U.S. First Lady Laura Bush says America supports the aspirations of Afghan women and girls:
"The United States government is wholeheartedly committed to the full participation of women in all aspects of Afghan society."
A former schoolteacher, Mrs. Bush says that the U.S. will provide more than twenty-million dollars to aid Afghan education. Mrs. Bush says Afghanistan is "only a few years removed from the rule of the terrorists, when women were denied education and every basic human right":
"I've especially watched with great pride as courageous women across your country have taken on leadership roles as students, teachers, judges, doctors, business and community leaders, ministers, and governor."
Mrs. Bush met with Afghan women, including students and teachers. Treena Abdul Momen, a village teacher, told Mrs. Bush that "being illiterate is like being blind." The United Nations estimates that only fourteen percent of Afghan women can read and write.
Afghan president Hamid Karzai said the First Lady's visit was an important gesture of U.S. support for reform. "This matters much more than hundreds of millions of dollars," said Mr. Karzai.

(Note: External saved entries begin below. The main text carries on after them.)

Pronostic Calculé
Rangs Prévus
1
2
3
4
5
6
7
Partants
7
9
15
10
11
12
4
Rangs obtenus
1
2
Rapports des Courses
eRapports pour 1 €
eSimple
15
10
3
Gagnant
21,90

With U.S. assistance, Afghanistan has begun special programs to help Afghans deprived of an education by the Taleban. The Afghan Literacy Initiative teaches reading, math, and life skills to girls in remote communities, and is expected to have over two-thousand students by the end of the year. Learning for Life is expected to reach more than eight-thousand women across thirteen Afghan provinces during the next two years. The program is intended to certify some five-thousand-five-hundred young Afghan women to be trained as health care workers and midwives.
White House spokesman Scott McClellan said, "the people of Afghanistan have shown their commitment to moving forward [to] a free and democratic future."
The preceding was an editorial reflecting the views of the United States government.